== Work order ==
Give back every record exactly.

== Data to process ==

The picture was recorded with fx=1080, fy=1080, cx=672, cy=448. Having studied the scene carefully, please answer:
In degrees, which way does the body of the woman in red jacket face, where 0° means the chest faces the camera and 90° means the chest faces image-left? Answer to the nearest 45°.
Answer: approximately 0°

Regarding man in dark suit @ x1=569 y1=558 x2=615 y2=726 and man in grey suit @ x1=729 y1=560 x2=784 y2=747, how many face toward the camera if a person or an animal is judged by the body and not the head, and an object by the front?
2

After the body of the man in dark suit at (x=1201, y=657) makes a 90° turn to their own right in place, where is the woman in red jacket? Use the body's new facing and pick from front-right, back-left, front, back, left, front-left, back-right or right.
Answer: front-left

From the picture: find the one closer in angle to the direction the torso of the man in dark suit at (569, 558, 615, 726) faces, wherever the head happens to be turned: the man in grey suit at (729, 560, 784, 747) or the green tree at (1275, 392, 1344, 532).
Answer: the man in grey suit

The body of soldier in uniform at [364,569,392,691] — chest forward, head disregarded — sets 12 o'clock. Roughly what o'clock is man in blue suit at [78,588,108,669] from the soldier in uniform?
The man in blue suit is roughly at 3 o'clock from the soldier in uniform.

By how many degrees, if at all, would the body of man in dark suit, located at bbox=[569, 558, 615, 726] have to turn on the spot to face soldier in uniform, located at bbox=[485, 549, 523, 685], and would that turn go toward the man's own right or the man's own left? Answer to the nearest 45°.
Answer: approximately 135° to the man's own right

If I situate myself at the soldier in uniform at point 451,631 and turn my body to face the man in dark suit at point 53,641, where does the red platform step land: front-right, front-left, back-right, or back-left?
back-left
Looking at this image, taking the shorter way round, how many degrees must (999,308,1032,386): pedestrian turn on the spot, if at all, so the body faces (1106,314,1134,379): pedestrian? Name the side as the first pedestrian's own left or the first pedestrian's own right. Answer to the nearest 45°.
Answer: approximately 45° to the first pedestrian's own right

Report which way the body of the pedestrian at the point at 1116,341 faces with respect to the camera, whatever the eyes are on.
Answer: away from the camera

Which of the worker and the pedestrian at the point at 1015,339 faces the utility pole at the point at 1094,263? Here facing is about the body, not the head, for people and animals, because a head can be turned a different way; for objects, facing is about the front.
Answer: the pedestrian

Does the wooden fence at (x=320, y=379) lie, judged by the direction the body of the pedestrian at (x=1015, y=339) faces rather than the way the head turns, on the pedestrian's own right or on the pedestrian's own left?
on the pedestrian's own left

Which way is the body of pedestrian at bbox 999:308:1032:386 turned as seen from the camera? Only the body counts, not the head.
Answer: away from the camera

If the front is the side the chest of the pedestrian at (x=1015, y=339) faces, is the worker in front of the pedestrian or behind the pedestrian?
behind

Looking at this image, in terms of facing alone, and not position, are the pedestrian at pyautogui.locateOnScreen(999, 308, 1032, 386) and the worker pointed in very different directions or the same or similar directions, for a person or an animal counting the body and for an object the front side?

== Finished task ==
The picture was recorded with fx=1080, fy=1080, cx=672, cy=448. Having studied the scene carefully, please answer:
In degrees, which way does the body of the woman in red jacket face, where 0° means the chest faces the camera and 90° means the chest faces image-left? Answer to the nearest 45°.
Answer: approximately 0°

Regarding man in dark suit @ x1=569 y1=558 x2=615 y2=726 and man in grey suit @ x1=729 y1=560 x2=784 y2=747, how many face toward the camera if a person or an animal is judged by the body and not the head, and an object by the front?
2

After the body of the man in dark suit at (x=1201, y=657) makes a 90° turn to their own right in place, where is the woman in red jacket? Use the body's new facing and pick from front-right, back-left, front, back, left, front-left, back-right or right.
Answer: front-left

From the picture: find the one closer in angle to the direction the torso of the man in dark suit at (569, 558, 615, 726) faces, wherever the head happens to be turned: the man in grey suit at (729, 560, 784, 747) or the green tree at (1275, 392, 1344, 532).
Answer: the man in grey suit

The body of soldier in uniform at [364,569,392,691] — chest forward, head disregarded — sets 12 o'clock. Roughly what o'clock is man in blue suit at [78,588,108,669] from the soldier in uniform?
The man in blue suit is roughly at 3 o'clock from the soldier in uniform.

By how many degrees, if at all, would the body of man in dark suit, located at bbox=[569, 558, 615, 726] have to turn on the spot to face soldier in uniform, located at bbox=[485, 549, 523, 685], and would that turn go toward the man's own right or the man's own left? Answer to the nearest 45°.
Answer: approximately 135° to the man's own right

If I situate myself at the soldier in uniform at point 451,631 and turn my body to face the man in dark suit at point 53,641, where does the red platform step land: front-right, front-left, back-right, or back-left?
back-left
Looking at this image, taking the shorter way round, how many degrees must (999,308,1032,386): pedestrian turn on the spot, if at all, so the body faces (1106,314,1134,379): pedestrian? Name the side as the first pedestrian's own left or the first pedestrian's own right. Answer to the nearest 45°.
Answer: approximately 45° to the first pedestrian's own right

Report which way the body of the pedestrian at the point at 1116,341 faces with respect to the camera, whatever the eyes are on.
Answer: away from the camera

Which of the worker and the pedestrian at the point at 1015,339 faces the utility pole at the point at 1094,263? Here facing is about the body, not the head, for people and animals, because a head can be turned a different way; for objects, facing is about the front.
Answer: the pedestrian

Does the wooden fence at (x=320, y=379) lie, judged by the direction the body of the pedestrian at (x=1015, y=339) faces rather than the way the head turns, on the pedestrian's own right or on the pedestrian's own left?
on the pedestrian's own left

Which way is the body of pedestrian at bbox 999:308:1032:386 turned as seen from the camera? Only the body counts, not the head.
Answer: away from the camera

If the front is the side the chest of the pedestrian at (x=1015, y=339) faces, is the worker in front of the pedestrian or behind the pedestrian?
behind

Looking at this image, in terms of facing alone, and not position, are the pedestrian at pyautogui.locateOnScreen(999, 308, 1032, 386) and the worker pointed in very different directions or the same or similar directions, for a person or an animal counting the body and for an object the front side?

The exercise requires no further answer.